TensorFlow is used to train a simple binary classification neural network model.
Use TensorFlow to implement the 4.7 pattern classification exercise in neural networks and machine learning
The specific problem is to classify the dual-Crescent dataset as shown in.
Tools used:
Python3.5 tensorflow1.2.1 numpy matplotlib
1. Generate a two-month Dataset
Def produceData (r, w, d, num): r1 = r-w/2 r2 = r + w/2 # upper half circle theta1 = np. random. uniform (0, np. pi, num) X_Col1 = np. random. uniform (r1 * np. cos (theta1), r2 * np. cos (theta1), num) [:, np. newaxis] X_Row1 = np. random. uniform (r1 * np. sin (theta1), r2 * np. sin (theta1), num) [:, np. newaxis] Y_label1 = np. ones (num) # category label is 1 # lower half circle theta2 = np. random. uniform (-np. pi, 0, num) X_Col2 = (np. random. uniform (r1 * np. cos (theta2), r2 * np. cos (theta2), num) + r) [:, np. newaxis] X_Row2 = (np. random. uniform (r1 * np. sin (theta2), r2 * np. sin (theta2), num)-d) [:, np. newaxis] Y_label2 =-np. ones (num) # The category label is-1. Note: Because the hyperbolic tangent function is used as the activation function, the category label cannot be 0 # merge X_Col = np. vstack (X_Col1, X_Col2) X_Row = np. vstack (X_Row1, X_Row2) X = np. hstack (X_Col, X_Row) Y_label = np. hstack (Y_label1, Y_label2) Y_label.shape = (num * 2, 1) return X, Y_label
Here, r is the radius of the ring, w is the width of the ring, and d is the distance between the upper and lower rings (consistent with the book)
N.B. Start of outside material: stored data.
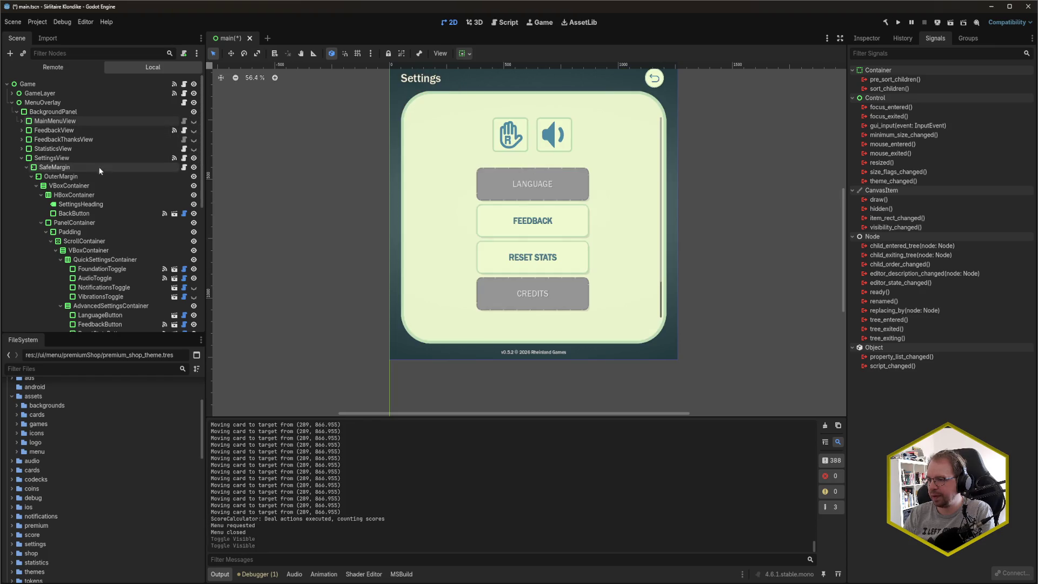
left_click_drag(360, 232, 360, 249)
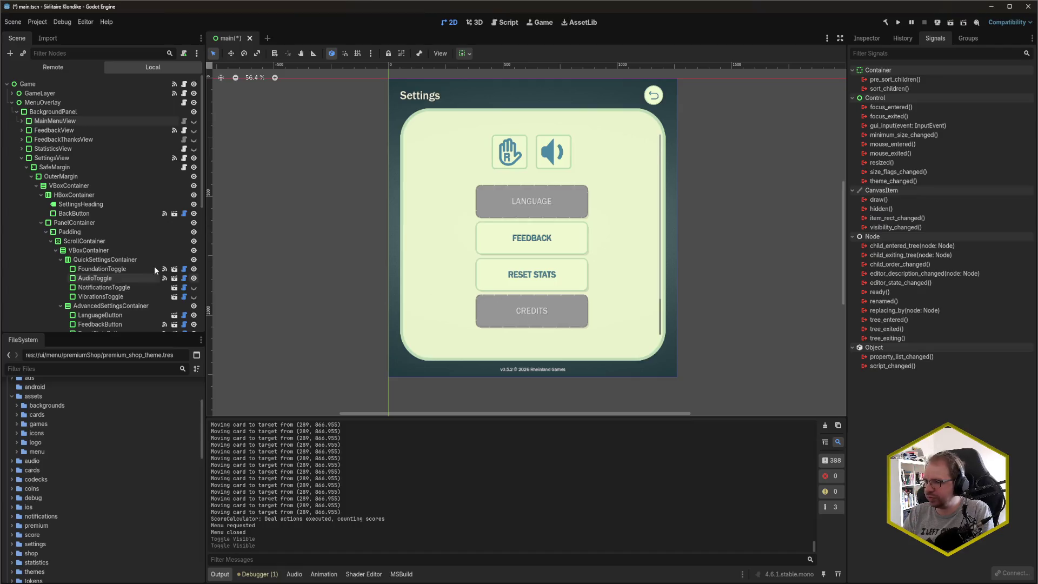
scroll(106, 229, "down", 3)
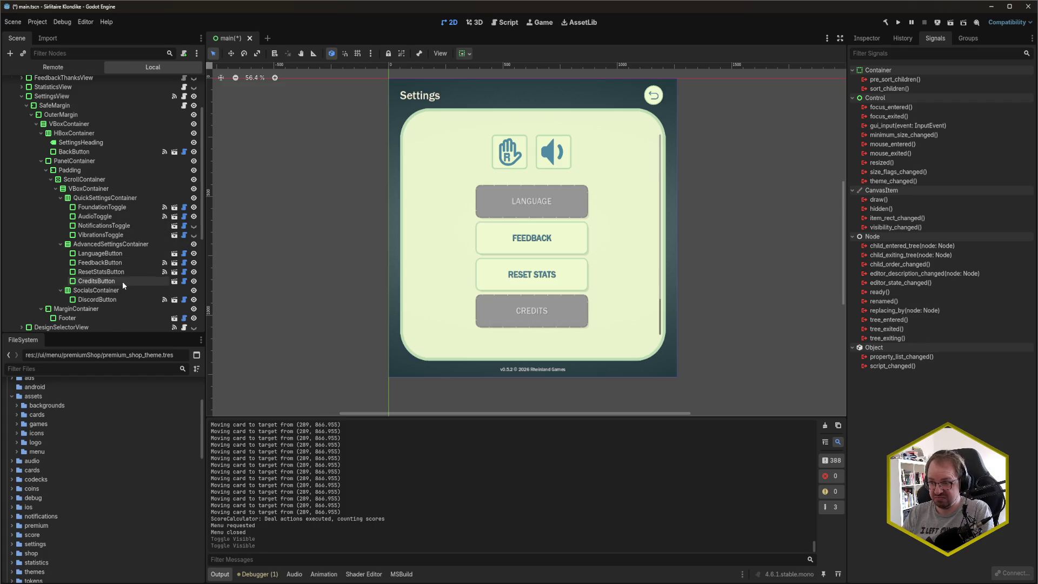
scroll(122, 282, "up", 1)
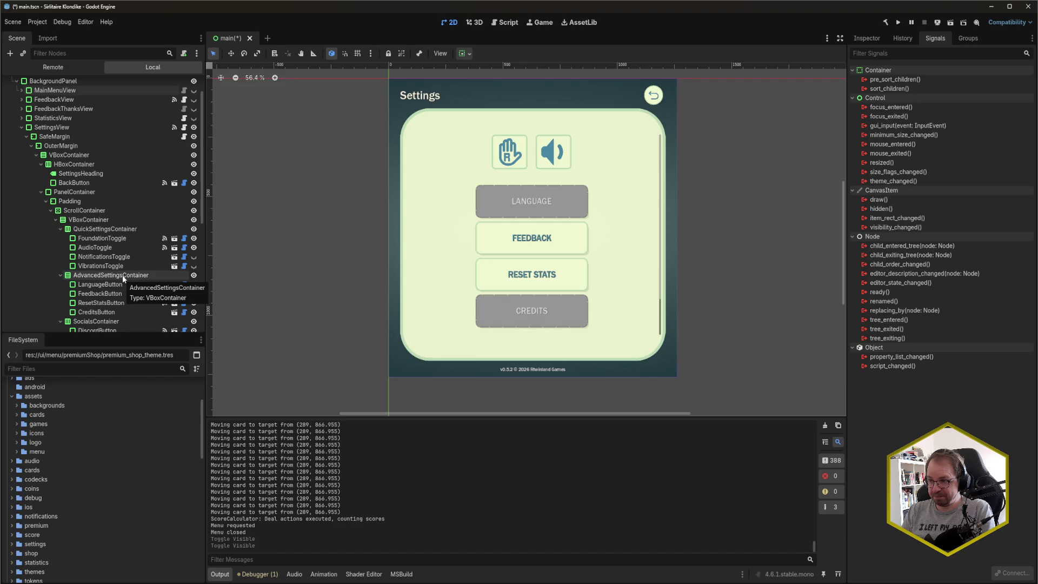
scroll(122, 275, "up", 1)
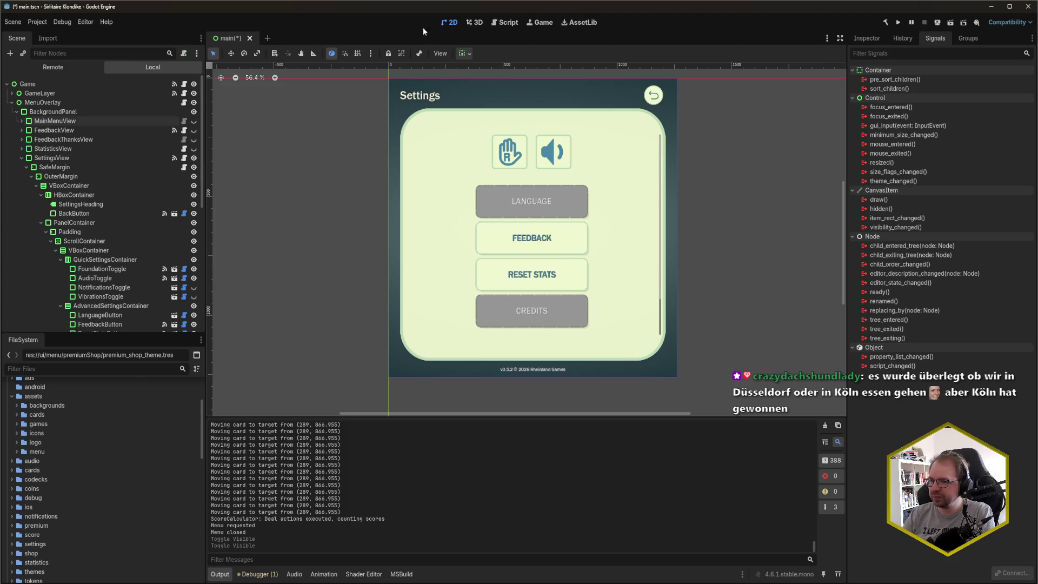
scroll(91, 200, "down", 3)
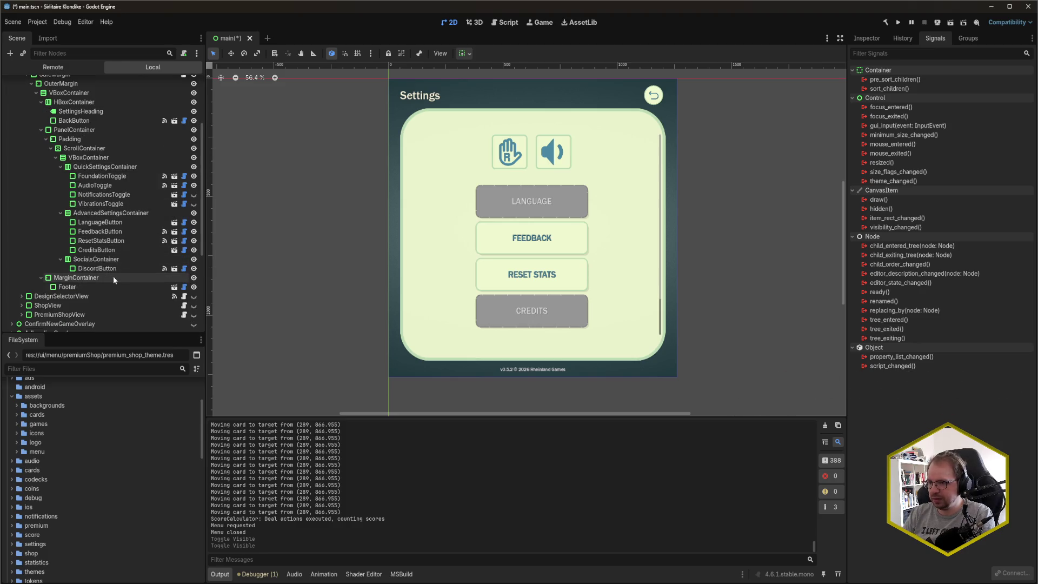
scroll(114, 280, "up", 1)
scroll(114, 280, "up", 1)
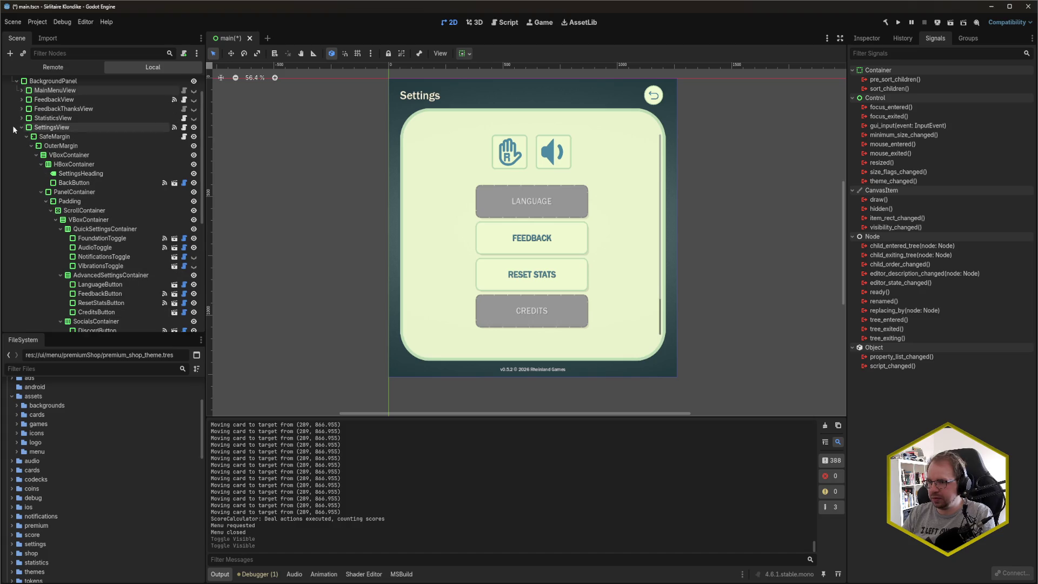
- Add a new MenuView child node under BackgroundPanel
left_click(47, 81)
2. Use TensorFlow to build a Neural Network Model
2.1 Neural Network Layer Addition
def add_layer(layername,inputs, in_size, out_size, activation_function=None): # add one more layer and return the output of this layer with tf.variable_scope(layername,reuse=None): Weights = tf.get_variable("weights",shape=[in_size, out_size], initializer=tf.truncated_normal_initializer(stddev=0.1)) biases = tf.get_variable("biases", shape=[1, out_size], initializer=tf.truncated_normal_initializer(stddev=0.1)) Wx_plus_b = tf.matmul(inputs, Weights) + biases if activation_function is None: outputs = Wx_plus_b else: outputs = activation_function(Wx_plus_b) return outputs
2.2 using tensorflow to establish a Neural Network Model
Input layer size: 2
Hidden Layer size: 20
Output layer size: 1
Activation function: hyperbolic tangent function
Learning rate: 0.1 (slightly different from the book)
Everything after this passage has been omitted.